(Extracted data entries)
------------------------

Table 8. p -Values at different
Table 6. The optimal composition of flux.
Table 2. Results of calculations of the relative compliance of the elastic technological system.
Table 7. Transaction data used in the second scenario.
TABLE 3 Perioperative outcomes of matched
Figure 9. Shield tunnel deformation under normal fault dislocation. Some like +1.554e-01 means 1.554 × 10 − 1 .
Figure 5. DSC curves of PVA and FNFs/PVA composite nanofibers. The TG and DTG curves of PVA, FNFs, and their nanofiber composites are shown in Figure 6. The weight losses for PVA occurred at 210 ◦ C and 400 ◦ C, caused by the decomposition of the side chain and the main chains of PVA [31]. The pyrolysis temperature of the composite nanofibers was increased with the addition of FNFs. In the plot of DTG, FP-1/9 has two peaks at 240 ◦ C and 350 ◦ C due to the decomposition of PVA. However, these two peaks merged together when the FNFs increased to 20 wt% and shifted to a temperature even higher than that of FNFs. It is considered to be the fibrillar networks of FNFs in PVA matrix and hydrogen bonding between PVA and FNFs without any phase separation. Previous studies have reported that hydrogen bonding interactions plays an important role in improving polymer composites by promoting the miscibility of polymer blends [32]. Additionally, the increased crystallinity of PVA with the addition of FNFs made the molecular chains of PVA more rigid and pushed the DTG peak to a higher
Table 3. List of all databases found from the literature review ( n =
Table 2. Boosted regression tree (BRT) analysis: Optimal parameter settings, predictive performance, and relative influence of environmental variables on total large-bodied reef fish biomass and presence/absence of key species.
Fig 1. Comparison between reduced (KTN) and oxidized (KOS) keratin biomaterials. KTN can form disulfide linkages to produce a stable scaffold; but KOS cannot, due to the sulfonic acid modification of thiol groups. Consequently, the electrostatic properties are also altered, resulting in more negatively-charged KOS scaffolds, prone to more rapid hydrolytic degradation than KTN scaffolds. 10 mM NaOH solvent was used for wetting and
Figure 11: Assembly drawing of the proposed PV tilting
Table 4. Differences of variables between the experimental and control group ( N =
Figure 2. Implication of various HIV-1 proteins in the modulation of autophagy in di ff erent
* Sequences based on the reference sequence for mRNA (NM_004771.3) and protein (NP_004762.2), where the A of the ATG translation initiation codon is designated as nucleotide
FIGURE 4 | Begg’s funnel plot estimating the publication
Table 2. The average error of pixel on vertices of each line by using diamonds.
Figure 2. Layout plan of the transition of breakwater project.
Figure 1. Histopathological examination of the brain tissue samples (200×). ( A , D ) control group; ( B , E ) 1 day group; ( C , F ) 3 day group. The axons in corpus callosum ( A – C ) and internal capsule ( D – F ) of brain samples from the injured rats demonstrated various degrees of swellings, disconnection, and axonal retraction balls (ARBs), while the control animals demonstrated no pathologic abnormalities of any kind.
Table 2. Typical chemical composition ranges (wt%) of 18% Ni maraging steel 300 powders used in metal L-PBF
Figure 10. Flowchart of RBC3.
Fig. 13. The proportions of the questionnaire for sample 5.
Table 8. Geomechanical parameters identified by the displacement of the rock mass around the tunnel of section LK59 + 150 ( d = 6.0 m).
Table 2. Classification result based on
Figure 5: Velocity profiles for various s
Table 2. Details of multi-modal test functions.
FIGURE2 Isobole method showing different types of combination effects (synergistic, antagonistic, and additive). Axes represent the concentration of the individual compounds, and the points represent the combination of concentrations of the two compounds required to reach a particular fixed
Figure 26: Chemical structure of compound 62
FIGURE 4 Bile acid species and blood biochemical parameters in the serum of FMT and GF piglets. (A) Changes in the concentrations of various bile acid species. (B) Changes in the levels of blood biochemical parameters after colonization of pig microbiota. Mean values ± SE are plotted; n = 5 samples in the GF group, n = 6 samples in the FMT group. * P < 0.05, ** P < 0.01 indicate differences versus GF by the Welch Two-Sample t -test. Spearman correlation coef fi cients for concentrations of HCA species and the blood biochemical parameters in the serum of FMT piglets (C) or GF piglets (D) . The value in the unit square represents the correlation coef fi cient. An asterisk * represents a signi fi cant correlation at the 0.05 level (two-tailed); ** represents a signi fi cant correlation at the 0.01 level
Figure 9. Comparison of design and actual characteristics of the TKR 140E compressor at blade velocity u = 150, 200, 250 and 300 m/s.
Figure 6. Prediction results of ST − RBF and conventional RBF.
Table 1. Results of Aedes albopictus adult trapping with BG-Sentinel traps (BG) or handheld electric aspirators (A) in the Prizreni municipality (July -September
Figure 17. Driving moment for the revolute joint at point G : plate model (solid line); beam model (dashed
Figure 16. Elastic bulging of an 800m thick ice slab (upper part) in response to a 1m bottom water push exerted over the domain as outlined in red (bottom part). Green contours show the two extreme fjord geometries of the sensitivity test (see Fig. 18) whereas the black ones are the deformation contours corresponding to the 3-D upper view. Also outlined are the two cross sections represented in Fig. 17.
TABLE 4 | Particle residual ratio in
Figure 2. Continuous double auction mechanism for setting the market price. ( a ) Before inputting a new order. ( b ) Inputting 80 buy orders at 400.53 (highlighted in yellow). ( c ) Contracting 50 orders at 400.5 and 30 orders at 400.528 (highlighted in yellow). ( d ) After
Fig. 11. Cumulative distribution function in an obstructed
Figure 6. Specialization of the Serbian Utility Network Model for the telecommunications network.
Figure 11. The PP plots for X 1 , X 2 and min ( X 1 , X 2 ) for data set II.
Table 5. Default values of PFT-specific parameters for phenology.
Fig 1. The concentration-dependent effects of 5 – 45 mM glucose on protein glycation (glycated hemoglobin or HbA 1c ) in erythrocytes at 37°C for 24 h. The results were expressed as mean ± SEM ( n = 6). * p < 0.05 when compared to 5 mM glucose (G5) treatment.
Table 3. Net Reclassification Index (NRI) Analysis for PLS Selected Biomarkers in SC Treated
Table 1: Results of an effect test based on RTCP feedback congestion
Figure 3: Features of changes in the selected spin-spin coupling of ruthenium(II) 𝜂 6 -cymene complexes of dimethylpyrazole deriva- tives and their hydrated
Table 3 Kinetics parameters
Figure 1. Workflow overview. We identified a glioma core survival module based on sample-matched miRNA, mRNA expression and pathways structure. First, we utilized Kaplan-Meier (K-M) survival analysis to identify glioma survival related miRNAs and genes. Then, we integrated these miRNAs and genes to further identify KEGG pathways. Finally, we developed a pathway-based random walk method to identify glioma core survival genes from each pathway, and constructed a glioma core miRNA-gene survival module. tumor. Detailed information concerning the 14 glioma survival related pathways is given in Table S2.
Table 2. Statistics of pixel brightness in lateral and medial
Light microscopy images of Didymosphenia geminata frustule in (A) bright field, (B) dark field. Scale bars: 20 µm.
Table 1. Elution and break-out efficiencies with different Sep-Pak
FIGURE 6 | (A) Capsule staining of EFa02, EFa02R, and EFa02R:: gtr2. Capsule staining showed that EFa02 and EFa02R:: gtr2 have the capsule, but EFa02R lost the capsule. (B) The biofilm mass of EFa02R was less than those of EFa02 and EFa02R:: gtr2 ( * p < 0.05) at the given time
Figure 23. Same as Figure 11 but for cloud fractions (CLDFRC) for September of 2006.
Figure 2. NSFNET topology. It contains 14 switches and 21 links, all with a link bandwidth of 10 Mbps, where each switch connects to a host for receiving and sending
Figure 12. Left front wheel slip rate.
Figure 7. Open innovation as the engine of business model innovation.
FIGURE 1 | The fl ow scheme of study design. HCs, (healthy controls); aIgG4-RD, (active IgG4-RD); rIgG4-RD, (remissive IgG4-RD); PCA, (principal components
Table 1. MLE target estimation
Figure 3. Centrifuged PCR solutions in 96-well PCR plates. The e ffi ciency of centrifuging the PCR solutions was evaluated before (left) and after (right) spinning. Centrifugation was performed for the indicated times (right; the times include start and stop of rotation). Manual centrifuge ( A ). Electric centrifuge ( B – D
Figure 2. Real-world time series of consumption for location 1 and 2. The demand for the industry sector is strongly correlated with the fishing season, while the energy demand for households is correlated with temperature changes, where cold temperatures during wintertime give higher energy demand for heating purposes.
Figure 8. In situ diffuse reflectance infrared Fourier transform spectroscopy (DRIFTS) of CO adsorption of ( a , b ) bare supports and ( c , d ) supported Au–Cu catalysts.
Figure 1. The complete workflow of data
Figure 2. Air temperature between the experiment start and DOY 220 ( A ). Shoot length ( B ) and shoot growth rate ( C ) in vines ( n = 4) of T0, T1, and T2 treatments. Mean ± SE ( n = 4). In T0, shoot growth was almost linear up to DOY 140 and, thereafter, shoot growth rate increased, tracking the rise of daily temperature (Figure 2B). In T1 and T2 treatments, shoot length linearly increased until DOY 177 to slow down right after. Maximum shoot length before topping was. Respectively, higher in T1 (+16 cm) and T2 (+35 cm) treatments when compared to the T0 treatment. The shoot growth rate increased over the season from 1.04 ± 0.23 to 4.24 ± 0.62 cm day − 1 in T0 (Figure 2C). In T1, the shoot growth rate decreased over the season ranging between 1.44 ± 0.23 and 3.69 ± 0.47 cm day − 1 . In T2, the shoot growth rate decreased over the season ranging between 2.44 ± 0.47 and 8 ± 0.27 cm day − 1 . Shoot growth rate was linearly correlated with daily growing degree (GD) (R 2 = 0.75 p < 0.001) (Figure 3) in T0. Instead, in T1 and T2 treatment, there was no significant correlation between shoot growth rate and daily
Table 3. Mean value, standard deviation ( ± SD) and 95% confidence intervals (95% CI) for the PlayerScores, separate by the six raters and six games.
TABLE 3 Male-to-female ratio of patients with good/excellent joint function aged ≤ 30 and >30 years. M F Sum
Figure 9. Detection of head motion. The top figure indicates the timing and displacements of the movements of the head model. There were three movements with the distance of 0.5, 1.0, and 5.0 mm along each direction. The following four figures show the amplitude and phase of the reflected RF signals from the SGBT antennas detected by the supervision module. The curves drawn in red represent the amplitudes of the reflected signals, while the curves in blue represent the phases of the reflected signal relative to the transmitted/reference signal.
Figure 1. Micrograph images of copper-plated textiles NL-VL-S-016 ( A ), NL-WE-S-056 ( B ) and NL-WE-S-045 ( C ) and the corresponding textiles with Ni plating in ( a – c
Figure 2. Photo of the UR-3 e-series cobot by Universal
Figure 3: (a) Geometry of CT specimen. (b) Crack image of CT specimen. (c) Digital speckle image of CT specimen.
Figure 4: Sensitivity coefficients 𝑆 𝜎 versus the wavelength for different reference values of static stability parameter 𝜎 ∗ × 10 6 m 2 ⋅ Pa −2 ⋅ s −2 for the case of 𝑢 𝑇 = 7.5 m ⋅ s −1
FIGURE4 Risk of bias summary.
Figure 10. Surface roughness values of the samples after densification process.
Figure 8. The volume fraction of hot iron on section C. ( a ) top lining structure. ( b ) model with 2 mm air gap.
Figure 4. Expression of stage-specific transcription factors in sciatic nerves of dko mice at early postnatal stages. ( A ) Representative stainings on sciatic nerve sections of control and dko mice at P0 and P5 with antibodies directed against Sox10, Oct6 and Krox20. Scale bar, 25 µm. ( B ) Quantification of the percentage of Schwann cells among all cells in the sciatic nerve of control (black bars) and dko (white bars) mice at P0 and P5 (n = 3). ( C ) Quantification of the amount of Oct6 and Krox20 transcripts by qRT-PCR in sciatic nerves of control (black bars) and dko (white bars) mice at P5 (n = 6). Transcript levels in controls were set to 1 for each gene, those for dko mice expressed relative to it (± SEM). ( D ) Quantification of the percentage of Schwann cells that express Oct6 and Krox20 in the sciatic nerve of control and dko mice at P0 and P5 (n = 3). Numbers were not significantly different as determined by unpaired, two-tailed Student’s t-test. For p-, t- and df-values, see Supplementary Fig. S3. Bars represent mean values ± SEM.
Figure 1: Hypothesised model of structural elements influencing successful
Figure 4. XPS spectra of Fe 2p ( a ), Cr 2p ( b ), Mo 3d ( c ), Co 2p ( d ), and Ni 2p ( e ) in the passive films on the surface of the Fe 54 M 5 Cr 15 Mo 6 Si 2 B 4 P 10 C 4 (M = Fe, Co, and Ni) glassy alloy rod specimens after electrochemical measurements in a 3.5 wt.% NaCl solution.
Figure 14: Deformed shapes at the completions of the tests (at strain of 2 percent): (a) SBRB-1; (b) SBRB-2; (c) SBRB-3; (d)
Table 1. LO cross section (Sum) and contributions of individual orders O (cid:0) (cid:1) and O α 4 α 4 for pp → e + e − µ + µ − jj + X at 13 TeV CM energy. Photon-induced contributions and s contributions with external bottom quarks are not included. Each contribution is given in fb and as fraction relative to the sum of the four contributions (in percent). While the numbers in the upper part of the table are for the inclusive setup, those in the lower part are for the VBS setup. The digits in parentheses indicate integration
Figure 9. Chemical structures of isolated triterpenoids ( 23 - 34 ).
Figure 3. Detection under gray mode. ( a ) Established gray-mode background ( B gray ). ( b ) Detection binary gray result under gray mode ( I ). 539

------------------------

» **WHAT TO DO**
Pick out every line above that holds the word "pixel" and copy it.

» **ANSWER SPACE**
Table 2. The average error of pixel on vertices of each line by using diamonds.
Table 2. Statistics of pixel brightness in lateral and medial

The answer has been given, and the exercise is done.